Trzecim był Szafnagl Kazimierz, indywidualność wprost niepospolita. Pochodził ze spolonizowanej niemieckiej rodziny kupieckiej, która przez umiejętne i uczciwe prowadzenie wielkich sklepów a raczej bazarów towarowych w Berdyczowie, doszła była do bardzo znacznego majątku, który potem utraciła, składając go w r. 1863 na ołtarzu miłości Ojczyzny. Ojciec Kazimierza umarł na Syberji. W znacznej mierze opiekowała się nim ciotka Radziwiłłowa z Annopola. Kazimierz, obdarzony wielkiemi zdolnościami, ukończył, mając lat 17 ze złotym medalem gimnazjum realne w Warszawie i, mając zaledwie lat 18, wstąpił do politechniki w Rydze na wydział chemiczny. Umysł miał ruchliwy i niespokojny, przerzucający się często z jednej ostateczności w drugą. Wnioski wyprowadzane w głowie na podstawie już to rzeczy przeczytanych, już to przez siebie wysnutych myśli usiłował natychmiast w czyn wprowadzić, narzucał je sobie i starał się narzucić innym z największą bezwzględnością. Posiadał wybitny talent literacki (choć, rzecz dziwna, pisał do końca życia nieortograficzne), i starał się myśli swoje wyrażać wierszem. Wiersze jego, jakkolwiek pod względem myśli piękne i często prawdziwie głębokie, nie miały jednak nigdy gładkości i potoczystości i były pod względem formy raczej twarde i chropawe, jednak na braci idealistów wywierały potężne wrażenie, a o to głównie, jeśli nie wyłącznie, autorowi chodziło. W roku 1876/7 Szafnagl był romantykiem – idealistą, trochę bajronistą, wielbicielem Słowackiego, zwolennikiem swobody indywidualnej, a stąd nieprzyjacielem wszelkich form i ceremonij, w skutku więc nieprzyjacielem korporacyj z ich formami, które uważał wprost za głupie. Z czasem nastąpiła w jego pojęciach zupełna ewolucja. Zastanawiając się nad wadami charakteru polskiego, przyszedł do przekonania, że właśnie nasz wybujały indywidualizm powinien być zwalczany przez dobrowolne poddanie się pewnym choćby przykrym i krępującym formom, że do tego celu nadaje się właśnie najlepiej ustrój korporacyjny, i stał się najgorętszym zwolennikiem założenia polskiej korporacji.

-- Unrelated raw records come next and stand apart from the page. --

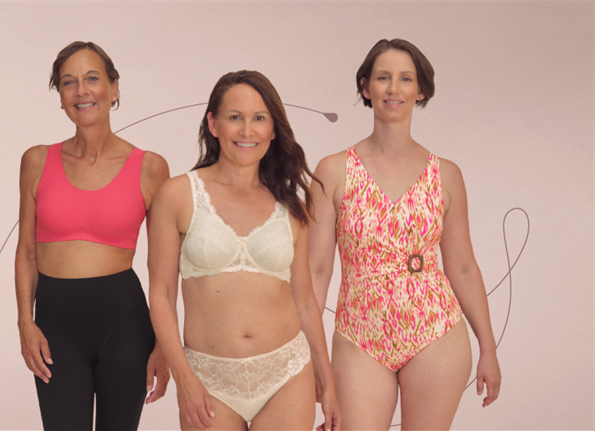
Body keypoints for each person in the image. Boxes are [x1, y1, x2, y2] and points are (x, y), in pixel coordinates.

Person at [307, 38, 502, 430]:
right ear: (366, 87)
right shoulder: (332, 171)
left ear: (421, 90)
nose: (393, 88)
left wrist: (488, 348)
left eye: (405, 78)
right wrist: (309, 354)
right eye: (383, 77)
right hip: (358, 337)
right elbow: (316, 270)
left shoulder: (446, 174)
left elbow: (462, 267)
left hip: (437, 332)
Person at [146, 71, 340, 431]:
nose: (247, 131)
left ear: (273, 130)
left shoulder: (291, 206)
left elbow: (305, 303)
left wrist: (327, 383)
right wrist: (185, 379)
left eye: (259, 119)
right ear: (213, 124)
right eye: (235, 117)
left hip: (287, 373)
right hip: (208, 378)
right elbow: (161, 294)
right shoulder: (177, 195)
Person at [14, 41, 172, 430]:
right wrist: (24, 321)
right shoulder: (36, 160)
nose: (81, 91)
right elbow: (26, 254)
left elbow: (163, 269)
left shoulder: (150, 167)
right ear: (61, 96)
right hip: (55, 324)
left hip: (125, 323)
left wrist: (164, 345)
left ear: (114, 88)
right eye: (69, 82)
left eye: (92, 79)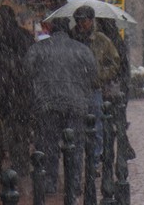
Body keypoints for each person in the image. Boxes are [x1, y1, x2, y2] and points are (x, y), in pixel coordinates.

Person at [24, 18, 98, 191]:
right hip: (76, 104)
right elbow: (93, 74)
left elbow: (27, 70)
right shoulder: (82, 50)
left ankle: (50, 181)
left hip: (47, 103)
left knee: (48, 143)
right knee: (75, 145)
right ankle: (74, 182)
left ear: (50, 30)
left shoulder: (38, 49)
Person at [0, 4, 33, 180]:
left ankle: (5, 162)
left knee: (5, 128)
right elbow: (29, 63)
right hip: (22, 90)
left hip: (5, 90)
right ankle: (20, 163)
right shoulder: (26, 36)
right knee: (21, 127)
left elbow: (0, 63)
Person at [71, 5, 120, 163]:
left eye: (84, 21)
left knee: (97, 125)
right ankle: (79, 157)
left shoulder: (101, 40)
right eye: (78, 21)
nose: (81, 24)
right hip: (75, 88)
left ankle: (95, 159)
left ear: (91, 21)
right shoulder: (71, 37)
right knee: (77, 125)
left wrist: (100, 77)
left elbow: (114, 62)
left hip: (94, 89)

Czwartą wybitną jednostką był Wacław Giżycki. Wiekiem i studjami najstarszy w Kółku, posiadał też najwięcej wyrobiony charakter i najbardziej ustalony pogląd na stosunki studenterji polskiej w Rydze i na politykę, jaką tak wśród Polaków jak również przez ogół Polaków wobec Niemców prowadzić należy. Bardzo przystojny, zawsze zrównoważony i panujący nad sobą, pod względem form zewnętrznych, ubioru, zachowania się, mowy, zawsze „correct". Dobry kolega i chętnie każdemu przychodzący z pomocą, ale posiadający w obejściu pewną wyniosłość, nie dopuszczając do zbytniej poufałości, przytem zamknięty w sobie i nieskory do wywnętrzeń i zwierzeń; w dyskusji dowcipny i zręczny, łatwo podchwytujący wszelkie słabe strony przeciwnika był ogólnie szanowanym i cenionym, ale mniej kochanym. Szanowano go tem bardziej, że wiedziano ogólnie o jego zasługach przy prowadzeniu wilderji, a następnie przy założeniu i prowadzeniu Związku Polskiego. On sam ocenił Kółko zawczasu, jako najwięcej obiecującą część studenterja polskiej, i dlatego pomimo różnicy wieku i wyrobienia do niego wstąpił i wytrwale w niem pracował, że spodziewał się za jego pomocą przeprowadzić możliwie jak najlepszą organizację całego polskiego społeczeństwa studenckiego. Za ideał tej organizacji, do której dążył, uważał korporację długi czas jednak wahał się nad wyborem pomiędzy korporacją ogólną, jednoczącą wszystkich Polaków, ale skutkiem tego organizacyjnie słabsza, a korporacją ścisłą, założoną wśród wybranych skutkiem tego mniej liczną, ale jednolitą i organizacyjnie silną; ostatecznie wybór jego padł na tę ostatnią, ale los zrządził, że teren przygotowany przez niego, został przez kogo innego wyzyskany i zużytkowany.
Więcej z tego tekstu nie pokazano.